An introduction to the major principles of the NLA took place on Saturday, October 27th , 2018 at the prestigious Kyoto University of Foreign Studies, in Japan. Many thanks to Romain Jourdan-Ôtsuka, who never spares either time nor effort in promoting the NLA. Without him, nothing could have been organised.
This event allowed teachers of French, English, and German to gather, bolstering our hopes that the neurolinguistic approach is proving able to catch the attention of language teachers from around the world, and of supporting them, no matter what language they teach. Indeed, among the topics raised during discussions after the presentation was the possibility of using the NLA’s strategies to teach Japanese as a foreign language, an idea currently being experimented with in France.
Other discussions touched on the NLA’s criterion of the intensity of the teaching and on the teaching materials to be used. One essential takeaway remains that, for fundamental neuroeducational reasons (the ‘consolidation’ principle), the intensity of teaching rhythms is obviously a powerful factor in acquiring a second or foreign language, especially with a teaching method that aims to emphasise implicit linguistic acquisition through teaching strategies specially designed to do so.

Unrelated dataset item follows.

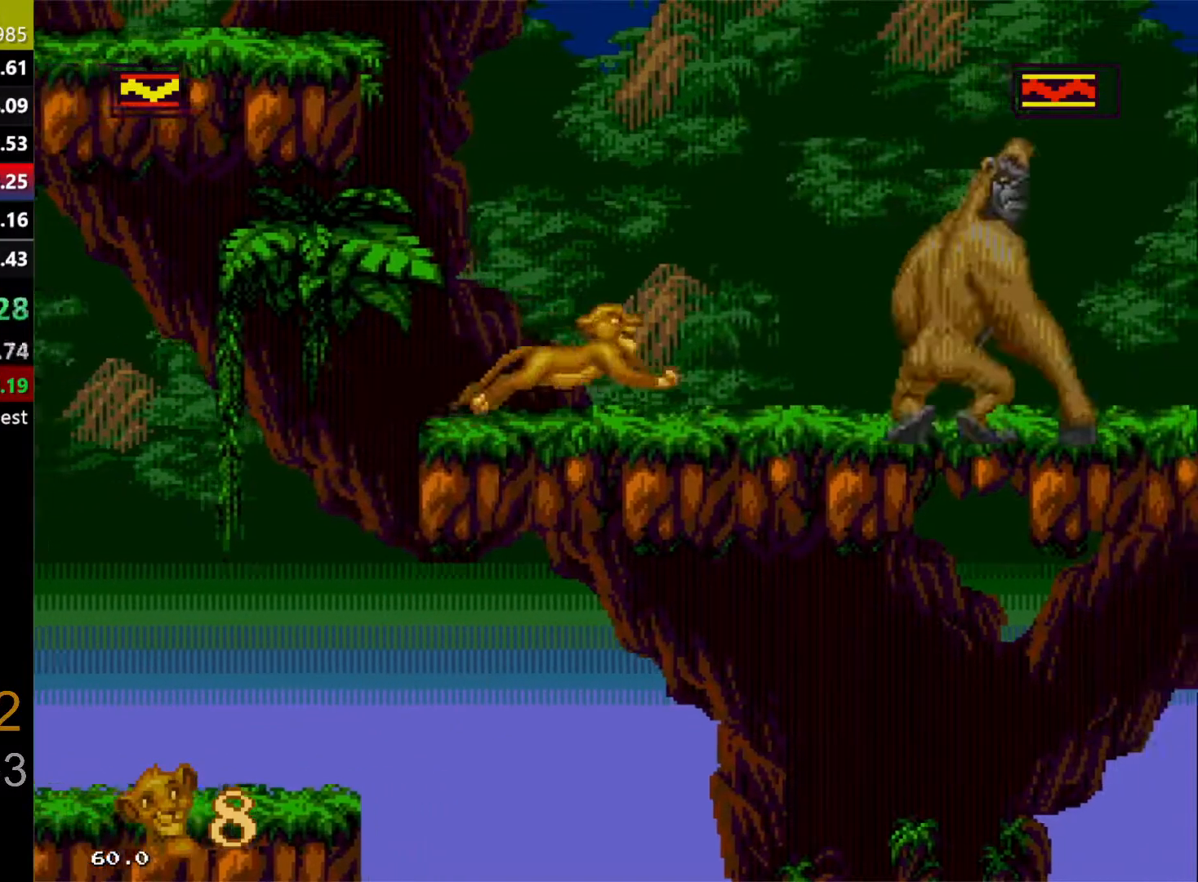
{"buttons": [], "events": [[200, "DPAD_RIGHT", "up"]]}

But even if teachers are subjected to a non-intensive teaching situation, surely no-one would argue that they should therefore refuse to take into account the discoveries made by cognitive neuroscience that invite them to reconsider their teaching practices and present them with opportunities to optimise their efficiency.
Thus, even if the NLA first demonstrated its efficacy with Canada’s Intensive French programme, the methodology it has unveiled invites us to consider the possibility of a wide variety of contexts of teaching situations throughout the world.
Reflecting on how the NLA can be developed in diverse contexts also led us to look at the necessity of considering various types of teaching materials to accompany NLA classes that would take into account the varying rhythms and pedagogical goals of given classes. In this light, Romain Jourdan-Ôtsuka has been working since May 2017 with Claude Germain and Gladys Benudiz to complete teaching units specifically designed for French-as-a-foreign-language students following less intense classes and who wish to sit the DELF examinations. These teaching units will be available to teachers who have completed an initial NLA training session.
Language teachers wishing to turn theory to practice are invited to attend a certifying initial training (NLA1) workshop held in the Kansai region (Kyoto, Osaka, Nagoya) from 18-22 March 2019 and in the Kanto region (Tokyo, Yokohama, Chiba) from 25-29 March.